Le 11 juillet 1870, autour de Léon Richer et de Maria Deraismes, le premier banquet féministe réunit celles et ceux qui veulent faire sortir la question des femmes des salons, des conférences et des notes de bas de page du Code civil. On n'est pas encore dans la République : dans huit jours, la France déclarera la guerre à la Prusse ; dans deux mois, Napoléon III sera renversé.
Richer est un journaliste, un libre-penseur, un homme de dossiers et d'articles, qui a fondé en avril 1869 l'hebdomadaire Le Droit des femmes. On prête à Hubertine Auclert le mot de « père du féminisme », et Simone de Beauvoir verra en lui l'un des véritables fondateurs du mouvement. Mais le mouvement se construit avec des femmes qui ne veulent pas être seulement défendues par des hommes — Maria Deraismes, Julie-Victoire Daubié, et d'autres encore.
Le banquet s'inscrit dans cette première organisation structurée. L'Association pour le droit des femmes est fondée le 16 avril 1870 par Richer et Deraismes. La table devient une tribune.
Ce jour-là, Maria Deraismes lit un manifeste demandant aux parlementaires d'accorder aux femmes des droits civils et politiques. Le combat ne porte pas seulement sur l'éducation ou la charité, mais sur la capacité juridique, la place dans la cité, la dignité complète des femmes devant la loi. Dans ce premier féminisme républicain, pourtant, tout n'est pas simple : Richer et Deraismes jugeront longtemps le suffrage féminin prématuré, par crainte qu'un vote féminin supposé soumis au clergé ne renforce la réaction. Hubertine Auclert, quelques années plus tard, jugera cette prudence insupportable.

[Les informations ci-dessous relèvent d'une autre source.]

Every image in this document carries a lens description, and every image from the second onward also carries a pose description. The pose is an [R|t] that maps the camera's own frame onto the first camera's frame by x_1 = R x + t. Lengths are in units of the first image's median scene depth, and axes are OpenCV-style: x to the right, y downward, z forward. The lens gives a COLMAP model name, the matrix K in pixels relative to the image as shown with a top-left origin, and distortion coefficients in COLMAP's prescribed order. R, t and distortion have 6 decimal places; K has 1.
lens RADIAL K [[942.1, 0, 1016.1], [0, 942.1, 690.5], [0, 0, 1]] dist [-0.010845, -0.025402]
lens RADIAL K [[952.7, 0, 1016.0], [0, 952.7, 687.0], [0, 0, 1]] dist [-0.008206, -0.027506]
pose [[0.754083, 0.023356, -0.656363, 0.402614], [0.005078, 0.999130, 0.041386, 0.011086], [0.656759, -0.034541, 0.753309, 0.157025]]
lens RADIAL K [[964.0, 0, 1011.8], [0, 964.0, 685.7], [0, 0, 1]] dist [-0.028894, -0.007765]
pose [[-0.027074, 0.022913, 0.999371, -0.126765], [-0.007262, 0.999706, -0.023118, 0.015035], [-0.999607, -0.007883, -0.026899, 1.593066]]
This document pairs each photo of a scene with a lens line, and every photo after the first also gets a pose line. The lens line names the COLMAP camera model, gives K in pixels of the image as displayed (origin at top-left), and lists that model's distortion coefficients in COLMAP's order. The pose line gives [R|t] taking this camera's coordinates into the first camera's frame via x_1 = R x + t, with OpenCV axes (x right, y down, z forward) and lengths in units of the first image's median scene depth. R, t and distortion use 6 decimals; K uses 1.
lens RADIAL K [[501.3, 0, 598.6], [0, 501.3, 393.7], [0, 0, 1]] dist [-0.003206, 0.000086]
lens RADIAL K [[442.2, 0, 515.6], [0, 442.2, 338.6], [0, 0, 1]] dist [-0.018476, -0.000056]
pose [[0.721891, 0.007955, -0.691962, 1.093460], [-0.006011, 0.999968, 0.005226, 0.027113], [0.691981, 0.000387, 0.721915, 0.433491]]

Ce féminisme est laïque, légaliste, souvent bourgeois. Les socialistes poseront autrement la question du travail et de la dépendance économique. Mais, ce 11 juillet 1870, une cause dispersée prend corps, s'invente des formes, se donne une date.
La guerre interrompt presque aussitôt cette première séquence. Le Droit des femmes suspend sa parution en août 1870, puis renaît en 1871 sous le titre plus prudent de L'Avenir des femmes. Le mot même de féminisme n'a pas encore son sens militant stabilisé : il faudra les années 1880, et notamment Hubertine Auclert, pour l'imposer. Le banquet du 11 juillet garde donc quelque chose d'antérieur au mot qui le nomme aujourd'hui. On y voit moins une victoire qu'un seuil : avant la République installée, avant les grandes ligues, avant les congrès internationaux, une table parisienne où l'on commence à parler des femmes comme de sujets de droit.